── Text section ──
Maxime Zianveni

Personal information
- Born: 29 December 1979 (age 45) Nancy, France
- Nationality: French / Central African
- Listed height: 1.98 m (6 ft 6 in)

Career information
- Playing career: 1997–2020
- Position: Power forward
- Number: 54
- Coaching career: 2020–present

Career history

As player:
- 1997–2007: SLUC Nancy Basket
- 2007–2008: AEL Limassol
- 2008: APOEL Nicosia
- 2009: Hyères-Toulon Var
- 2009–2010: Élan Chalon
- 2010–2011: STB Le Havre
- 2011–2013: Strasbourg IG
- 2013–2015: SLUC Nancy Basket
- 2015–2016: Charleville
- 2016–2017: Boulazac
- 2017–2020: Le Cannet

As coach:
- 2020–2021: Le Cannet
- 2021–present: Central African Republic
- 2022–2024: SLUC Nancy Basket (assistant)

Career highlights and awards
- Korać Cup winner (2002);

= Maxime Zianveni =

French-born Central African basketball player and coach

Maxime Zianveni (born 29 December 1979) is a French-born Central African professional basketball coach and former player, who played at the power forward position. He is current head coach of the Central African Republic national basketball team. He played for several clubs in France during his playing career.

==Coaching career==
On 23 April 2020, Zianveni signed as head coach of Le Cannet of the Nationale Masculine 2 (NM2), France's fourth tier league.

He became the head coach of the Central African Republic national basketball team in 2021, and coached the country at FIBA AfroBasket 2021.

On July 6, 2022, he has signed with SLUC Nancy Basket of the LNB Pro A as an assistant coach.
───
── Records supplied ──
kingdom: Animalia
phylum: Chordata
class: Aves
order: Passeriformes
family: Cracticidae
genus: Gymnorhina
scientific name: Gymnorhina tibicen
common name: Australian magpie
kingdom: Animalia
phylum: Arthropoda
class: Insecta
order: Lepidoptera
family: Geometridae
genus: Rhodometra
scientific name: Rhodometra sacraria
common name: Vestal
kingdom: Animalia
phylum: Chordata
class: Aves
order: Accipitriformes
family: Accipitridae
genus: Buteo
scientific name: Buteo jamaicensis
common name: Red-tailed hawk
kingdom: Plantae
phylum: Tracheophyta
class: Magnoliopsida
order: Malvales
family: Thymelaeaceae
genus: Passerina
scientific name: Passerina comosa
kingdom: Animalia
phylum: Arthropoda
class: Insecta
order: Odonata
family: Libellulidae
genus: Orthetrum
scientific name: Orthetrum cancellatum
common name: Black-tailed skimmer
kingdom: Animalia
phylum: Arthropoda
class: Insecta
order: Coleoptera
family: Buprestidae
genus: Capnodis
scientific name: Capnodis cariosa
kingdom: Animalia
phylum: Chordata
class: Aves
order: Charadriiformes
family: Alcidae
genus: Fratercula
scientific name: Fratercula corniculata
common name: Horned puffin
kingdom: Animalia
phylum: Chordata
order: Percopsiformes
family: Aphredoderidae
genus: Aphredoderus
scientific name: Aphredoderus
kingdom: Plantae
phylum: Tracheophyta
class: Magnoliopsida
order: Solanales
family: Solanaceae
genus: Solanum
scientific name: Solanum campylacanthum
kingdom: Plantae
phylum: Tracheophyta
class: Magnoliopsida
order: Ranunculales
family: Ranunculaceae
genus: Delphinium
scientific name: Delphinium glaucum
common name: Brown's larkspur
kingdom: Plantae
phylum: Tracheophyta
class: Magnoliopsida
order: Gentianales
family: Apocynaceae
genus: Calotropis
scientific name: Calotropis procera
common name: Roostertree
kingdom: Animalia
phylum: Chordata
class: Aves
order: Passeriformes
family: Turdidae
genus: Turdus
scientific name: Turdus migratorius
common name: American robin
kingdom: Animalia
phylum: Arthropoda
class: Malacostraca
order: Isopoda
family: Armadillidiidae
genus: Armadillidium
───
(Activity list):
1 - Output the part of the text about Maxime Zianveni from "French-born Central African basketball" up to and including "FIBA AfroBasket 2021.", copied exactly.
2 - Answer these questions using the text about Maxime Zianveni:
(a) At what position did Zianveni play?
(b) Which tier of French basketball does the text give for the Nationale Masculine 2?
(c) At which tournament did Zianveni coach the Central African Republic?

(Results in order):
1 -
French-born Central African basketball player and coach

Maxime Zianveni (born 29 December 1979) is a French-born Central African professional basketball coach and former player, who played at the power forward position. He is current head coach of the Central African Republic national basketball team. He played for several clubs in France during his playing career.

==Coaching career==
On 23 April 2020, Zianveni signed as head coach of Le Cannet of the Nationale Masculine 2 (NM2), France's fourth tier league.

He became the head coach of the Central African Republic national basketball team in 2021, and coached the country at FIBA AfroBasket 2021.

2 -
(a) Power forward
(b) The fourth tier
(c) FIBA AfroBasket 2021